In the following subsection we show an example regression analysis with a use of RuleKit RapidMiner plugin. The investigated dataset is named methane and concerns the problem of predicting methane concentration in a coal mine. The set is split into separate testing and training parts distributed in ARFF format (download). For demonstration needs, a smaller version of these datasets suffixed with -minimal have been provided. The analysis is divided into two parts: data preparation and main processing. Corresponding RapidMiner processes preparation.rmp and regression.rmp are presented in Figure 2.1 and 2.2. The processes can be imported to RapidMiner (File → Import Process...) and executed (Play button).

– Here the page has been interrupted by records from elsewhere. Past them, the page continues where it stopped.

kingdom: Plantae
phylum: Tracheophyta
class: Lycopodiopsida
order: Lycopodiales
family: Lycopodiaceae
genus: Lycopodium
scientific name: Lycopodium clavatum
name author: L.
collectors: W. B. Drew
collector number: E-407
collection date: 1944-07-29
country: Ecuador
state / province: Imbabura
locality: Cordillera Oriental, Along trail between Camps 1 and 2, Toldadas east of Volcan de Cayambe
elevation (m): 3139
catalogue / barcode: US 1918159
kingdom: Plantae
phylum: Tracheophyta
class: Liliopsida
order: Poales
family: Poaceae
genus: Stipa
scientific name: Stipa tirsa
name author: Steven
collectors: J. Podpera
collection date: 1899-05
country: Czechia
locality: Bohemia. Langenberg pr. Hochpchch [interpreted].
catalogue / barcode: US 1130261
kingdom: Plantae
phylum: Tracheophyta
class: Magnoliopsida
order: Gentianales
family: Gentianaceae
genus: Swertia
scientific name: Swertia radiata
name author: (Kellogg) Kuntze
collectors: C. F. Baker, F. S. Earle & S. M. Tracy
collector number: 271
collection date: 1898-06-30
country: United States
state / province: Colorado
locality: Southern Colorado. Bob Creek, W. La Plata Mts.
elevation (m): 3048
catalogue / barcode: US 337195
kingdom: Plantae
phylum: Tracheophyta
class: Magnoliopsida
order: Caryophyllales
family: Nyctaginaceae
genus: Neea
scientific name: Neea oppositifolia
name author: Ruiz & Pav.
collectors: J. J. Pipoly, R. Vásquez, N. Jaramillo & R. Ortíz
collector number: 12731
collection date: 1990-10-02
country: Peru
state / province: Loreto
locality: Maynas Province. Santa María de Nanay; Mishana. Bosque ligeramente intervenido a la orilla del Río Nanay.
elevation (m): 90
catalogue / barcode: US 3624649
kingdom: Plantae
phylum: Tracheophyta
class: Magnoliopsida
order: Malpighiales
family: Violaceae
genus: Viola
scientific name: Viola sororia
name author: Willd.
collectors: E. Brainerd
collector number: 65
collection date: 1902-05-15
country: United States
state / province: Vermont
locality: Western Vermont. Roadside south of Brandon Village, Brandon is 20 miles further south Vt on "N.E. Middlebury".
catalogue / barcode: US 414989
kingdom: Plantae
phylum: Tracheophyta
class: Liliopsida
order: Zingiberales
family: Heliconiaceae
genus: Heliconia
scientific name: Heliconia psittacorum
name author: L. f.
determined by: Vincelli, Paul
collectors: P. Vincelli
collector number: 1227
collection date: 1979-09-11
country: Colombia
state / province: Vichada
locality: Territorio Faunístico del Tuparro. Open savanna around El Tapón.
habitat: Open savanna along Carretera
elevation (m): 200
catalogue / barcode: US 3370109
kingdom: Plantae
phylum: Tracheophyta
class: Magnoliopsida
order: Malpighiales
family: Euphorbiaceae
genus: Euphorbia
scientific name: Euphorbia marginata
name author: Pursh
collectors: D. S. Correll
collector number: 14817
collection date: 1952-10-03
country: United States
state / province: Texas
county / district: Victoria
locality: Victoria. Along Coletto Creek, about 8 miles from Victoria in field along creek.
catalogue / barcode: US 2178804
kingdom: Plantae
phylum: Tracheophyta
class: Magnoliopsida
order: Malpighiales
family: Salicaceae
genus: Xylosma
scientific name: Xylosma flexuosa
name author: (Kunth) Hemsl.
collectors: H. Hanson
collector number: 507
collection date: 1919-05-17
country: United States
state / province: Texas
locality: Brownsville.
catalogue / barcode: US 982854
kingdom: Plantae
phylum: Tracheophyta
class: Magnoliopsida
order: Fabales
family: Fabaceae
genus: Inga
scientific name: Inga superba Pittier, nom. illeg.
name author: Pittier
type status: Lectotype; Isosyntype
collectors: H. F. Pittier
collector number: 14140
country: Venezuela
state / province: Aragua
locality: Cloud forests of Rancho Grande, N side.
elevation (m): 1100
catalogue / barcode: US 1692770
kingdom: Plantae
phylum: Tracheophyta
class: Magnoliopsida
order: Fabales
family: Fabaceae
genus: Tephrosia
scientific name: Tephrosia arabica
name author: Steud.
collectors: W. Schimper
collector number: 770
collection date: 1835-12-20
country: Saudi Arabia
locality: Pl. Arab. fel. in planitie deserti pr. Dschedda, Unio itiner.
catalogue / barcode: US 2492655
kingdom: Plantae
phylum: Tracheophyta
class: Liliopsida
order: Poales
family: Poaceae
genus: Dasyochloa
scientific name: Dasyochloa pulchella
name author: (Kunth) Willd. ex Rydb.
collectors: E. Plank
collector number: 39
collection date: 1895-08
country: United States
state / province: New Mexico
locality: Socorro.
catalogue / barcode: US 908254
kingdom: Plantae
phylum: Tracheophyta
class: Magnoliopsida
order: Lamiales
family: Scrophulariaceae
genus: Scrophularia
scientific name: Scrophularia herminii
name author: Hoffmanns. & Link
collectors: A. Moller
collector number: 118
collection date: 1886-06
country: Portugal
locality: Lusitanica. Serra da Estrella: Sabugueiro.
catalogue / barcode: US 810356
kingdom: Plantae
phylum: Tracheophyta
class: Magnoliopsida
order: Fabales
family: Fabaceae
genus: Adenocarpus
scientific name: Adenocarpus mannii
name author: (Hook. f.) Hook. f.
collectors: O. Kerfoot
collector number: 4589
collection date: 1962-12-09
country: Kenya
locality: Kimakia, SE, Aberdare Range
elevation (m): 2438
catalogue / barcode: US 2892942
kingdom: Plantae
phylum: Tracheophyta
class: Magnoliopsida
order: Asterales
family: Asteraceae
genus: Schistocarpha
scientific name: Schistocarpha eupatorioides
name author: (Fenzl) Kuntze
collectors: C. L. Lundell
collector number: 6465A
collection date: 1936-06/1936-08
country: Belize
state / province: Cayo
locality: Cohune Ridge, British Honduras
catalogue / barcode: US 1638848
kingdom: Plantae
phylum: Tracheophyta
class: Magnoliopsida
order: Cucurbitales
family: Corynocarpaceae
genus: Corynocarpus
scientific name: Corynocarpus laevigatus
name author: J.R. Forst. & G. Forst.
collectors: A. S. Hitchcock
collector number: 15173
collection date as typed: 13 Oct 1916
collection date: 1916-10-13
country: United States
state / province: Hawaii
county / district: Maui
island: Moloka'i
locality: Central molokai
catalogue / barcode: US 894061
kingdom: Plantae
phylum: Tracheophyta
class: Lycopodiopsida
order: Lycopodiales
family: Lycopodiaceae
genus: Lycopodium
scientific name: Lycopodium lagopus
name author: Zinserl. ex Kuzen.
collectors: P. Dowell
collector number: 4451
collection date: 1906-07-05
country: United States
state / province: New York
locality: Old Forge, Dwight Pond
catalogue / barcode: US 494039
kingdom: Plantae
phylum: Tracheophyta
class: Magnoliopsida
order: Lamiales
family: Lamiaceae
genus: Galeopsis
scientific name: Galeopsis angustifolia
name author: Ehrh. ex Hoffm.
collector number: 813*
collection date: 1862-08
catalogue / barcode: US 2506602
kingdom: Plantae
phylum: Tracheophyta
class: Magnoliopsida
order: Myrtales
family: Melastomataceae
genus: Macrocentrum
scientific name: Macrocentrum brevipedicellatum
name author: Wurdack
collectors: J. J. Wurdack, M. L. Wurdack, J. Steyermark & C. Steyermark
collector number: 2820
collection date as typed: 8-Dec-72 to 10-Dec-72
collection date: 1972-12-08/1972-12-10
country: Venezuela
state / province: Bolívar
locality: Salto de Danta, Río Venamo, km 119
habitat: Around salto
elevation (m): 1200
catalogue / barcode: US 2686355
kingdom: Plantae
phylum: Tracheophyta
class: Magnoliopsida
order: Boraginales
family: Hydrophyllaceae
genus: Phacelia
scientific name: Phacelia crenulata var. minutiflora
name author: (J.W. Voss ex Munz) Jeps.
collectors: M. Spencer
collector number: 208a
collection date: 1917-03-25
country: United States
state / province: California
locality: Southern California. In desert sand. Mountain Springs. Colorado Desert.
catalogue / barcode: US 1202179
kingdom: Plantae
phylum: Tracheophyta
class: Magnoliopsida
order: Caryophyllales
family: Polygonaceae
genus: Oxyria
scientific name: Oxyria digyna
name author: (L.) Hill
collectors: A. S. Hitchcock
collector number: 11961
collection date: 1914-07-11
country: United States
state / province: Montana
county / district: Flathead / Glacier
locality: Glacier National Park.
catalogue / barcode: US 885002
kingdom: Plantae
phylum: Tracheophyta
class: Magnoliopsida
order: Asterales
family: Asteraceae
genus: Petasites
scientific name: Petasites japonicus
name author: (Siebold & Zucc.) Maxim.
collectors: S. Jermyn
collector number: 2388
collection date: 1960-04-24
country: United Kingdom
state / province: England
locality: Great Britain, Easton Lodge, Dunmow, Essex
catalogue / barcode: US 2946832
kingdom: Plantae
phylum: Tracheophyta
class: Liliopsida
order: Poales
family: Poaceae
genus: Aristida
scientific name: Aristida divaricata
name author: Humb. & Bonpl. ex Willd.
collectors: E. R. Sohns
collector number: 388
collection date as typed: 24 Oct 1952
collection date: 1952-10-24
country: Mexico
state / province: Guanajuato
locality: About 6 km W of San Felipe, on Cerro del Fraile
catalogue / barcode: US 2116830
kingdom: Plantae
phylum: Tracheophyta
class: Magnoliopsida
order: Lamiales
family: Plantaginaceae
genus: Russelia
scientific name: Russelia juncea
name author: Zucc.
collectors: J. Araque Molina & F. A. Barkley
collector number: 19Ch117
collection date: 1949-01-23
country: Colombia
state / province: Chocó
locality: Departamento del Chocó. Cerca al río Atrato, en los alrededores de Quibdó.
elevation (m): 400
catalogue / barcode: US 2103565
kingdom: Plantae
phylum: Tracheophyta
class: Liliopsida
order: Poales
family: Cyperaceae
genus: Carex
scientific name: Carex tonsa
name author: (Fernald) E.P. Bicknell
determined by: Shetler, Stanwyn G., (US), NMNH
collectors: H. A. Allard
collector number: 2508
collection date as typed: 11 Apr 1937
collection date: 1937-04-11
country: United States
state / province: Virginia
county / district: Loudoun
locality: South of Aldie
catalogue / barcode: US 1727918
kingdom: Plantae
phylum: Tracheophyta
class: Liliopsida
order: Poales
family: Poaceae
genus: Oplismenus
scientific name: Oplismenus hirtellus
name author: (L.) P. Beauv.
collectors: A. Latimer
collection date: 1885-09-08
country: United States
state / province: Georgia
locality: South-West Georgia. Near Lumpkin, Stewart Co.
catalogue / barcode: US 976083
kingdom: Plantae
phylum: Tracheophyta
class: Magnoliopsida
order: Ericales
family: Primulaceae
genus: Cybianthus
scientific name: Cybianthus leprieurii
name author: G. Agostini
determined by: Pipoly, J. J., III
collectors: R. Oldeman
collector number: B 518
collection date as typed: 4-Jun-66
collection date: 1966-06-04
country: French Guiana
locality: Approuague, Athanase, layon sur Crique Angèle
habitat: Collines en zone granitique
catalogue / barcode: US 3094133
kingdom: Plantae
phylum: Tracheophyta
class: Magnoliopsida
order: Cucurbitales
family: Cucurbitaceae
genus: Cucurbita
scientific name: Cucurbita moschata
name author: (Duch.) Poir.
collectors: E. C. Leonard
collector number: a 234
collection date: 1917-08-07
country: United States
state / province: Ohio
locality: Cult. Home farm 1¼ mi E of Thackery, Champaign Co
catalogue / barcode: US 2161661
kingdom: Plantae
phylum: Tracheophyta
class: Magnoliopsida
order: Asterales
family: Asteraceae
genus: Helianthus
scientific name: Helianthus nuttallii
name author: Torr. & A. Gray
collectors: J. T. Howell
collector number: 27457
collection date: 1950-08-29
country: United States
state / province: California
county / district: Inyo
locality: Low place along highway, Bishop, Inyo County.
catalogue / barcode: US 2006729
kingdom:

The role of the preparation process is to add metadata to the sets and store them in the RM format (RapidMiner does not support metadata for ARFF files). Since Read ARFF operator is no longer provided by some RapidMiner revisions, we distribute its version from RapidMiner 5 as the element of RuleKit. After reading ARFF file, the Set Role operator is used for setting MM116_pred as the label attribute (in the survival analysis, a survival_time role has to be additionally assigned to some other attribute). Then, the sets are saved in the RapidMiner local repository with Store operators.

In the main process, datasets are loaded from the RM repository with Retrieve operator. Then, the training set is provided as an input for RuleKit Generator. All the parameters configurable from the XML interface are accessible through the RapidMiner GUI. Let mincov = 4 and RSS measure be used for growing, pruning, and voting. The corresponding panel with operator properties is presented in Figure 2.3.

Figure 2.1. Data preparation process.
Figure 2.2. Main analysis process.
Figure 2.3. RuleKit Generator parameters.

The model generated by RuleKit Generator is then applied on unseen data (Apply Model operator). The performance of the prediction is assesed using RuleKit Evaluator operator. Performance metrices as well as generated model are passed as process outputs. The text representation of the model is presented in the training report description.